START Data listing

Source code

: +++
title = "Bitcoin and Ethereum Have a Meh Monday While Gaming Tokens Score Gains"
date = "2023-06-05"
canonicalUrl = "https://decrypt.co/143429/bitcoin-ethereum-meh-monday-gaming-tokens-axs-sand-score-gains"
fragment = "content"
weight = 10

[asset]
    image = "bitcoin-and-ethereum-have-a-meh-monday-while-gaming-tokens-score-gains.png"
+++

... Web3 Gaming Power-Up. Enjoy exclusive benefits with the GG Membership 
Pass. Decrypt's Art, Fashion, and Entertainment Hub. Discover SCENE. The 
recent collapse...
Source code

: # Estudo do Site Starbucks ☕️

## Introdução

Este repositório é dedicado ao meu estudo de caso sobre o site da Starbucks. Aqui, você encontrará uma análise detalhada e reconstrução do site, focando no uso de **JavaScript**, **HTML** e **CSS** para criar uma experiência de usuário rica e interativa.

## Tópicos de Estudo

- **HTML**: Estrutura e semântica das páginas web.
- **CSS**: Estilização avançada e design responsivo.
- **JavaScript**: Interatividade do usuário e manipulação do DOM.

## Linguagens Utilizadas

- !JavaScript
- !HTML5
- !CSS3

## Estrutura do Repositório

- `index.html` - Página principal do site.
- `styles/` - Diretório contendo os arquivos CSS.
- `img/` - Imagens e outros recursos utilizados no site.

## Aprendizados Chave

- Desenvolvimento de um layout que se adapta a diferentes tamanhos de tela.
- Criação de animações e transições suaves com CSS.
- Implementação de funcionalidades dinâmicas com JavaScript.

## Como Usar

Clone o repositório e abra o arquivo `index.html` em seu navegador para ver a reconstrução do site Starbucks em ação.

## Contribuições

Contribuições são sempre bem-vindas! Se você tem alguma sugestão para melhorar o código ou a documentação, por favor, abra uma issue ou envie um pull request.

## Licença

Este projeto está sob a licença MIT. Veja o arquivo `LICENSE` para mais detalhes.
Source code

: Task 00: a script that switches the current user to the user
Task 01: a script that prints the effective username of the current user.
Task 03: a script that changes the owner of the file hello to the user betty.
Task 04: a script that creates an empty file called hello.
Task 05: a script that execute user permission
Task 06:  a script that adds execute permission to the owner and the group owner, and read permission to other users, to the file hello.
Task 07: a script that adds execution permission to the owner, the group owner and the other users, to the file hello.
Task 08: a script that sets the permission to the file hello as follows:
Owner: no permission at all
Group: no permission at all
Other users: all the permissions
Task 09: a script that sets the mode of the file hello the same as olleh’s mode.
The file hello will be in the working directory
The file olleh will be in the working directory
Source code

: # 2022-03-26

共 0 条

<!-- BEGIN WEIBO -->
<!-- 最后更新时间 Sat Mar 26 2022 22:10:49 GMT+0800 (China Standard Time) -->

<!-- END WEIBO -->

END Data listing

Every line above that has the string "file" needs to be copied.

Task 03: a script that changes the owner of the file hello to the user betty.
Task 04: a script that creates an empty file called hello.
Task 06:  a script that adds execute permission to the owner and the group owner, and read permission to other users, to the file hello.
Task 07: a script that adds execution permission to the owner, the group owner and the other users, to the file hello.
Task 08: a script that sets the permission to the file hello as follows:
Task 09: a script that sets the mode of the file hello the same as olleh’s mode.
The file hello will be in the working directory
The file olleh will be in the working directory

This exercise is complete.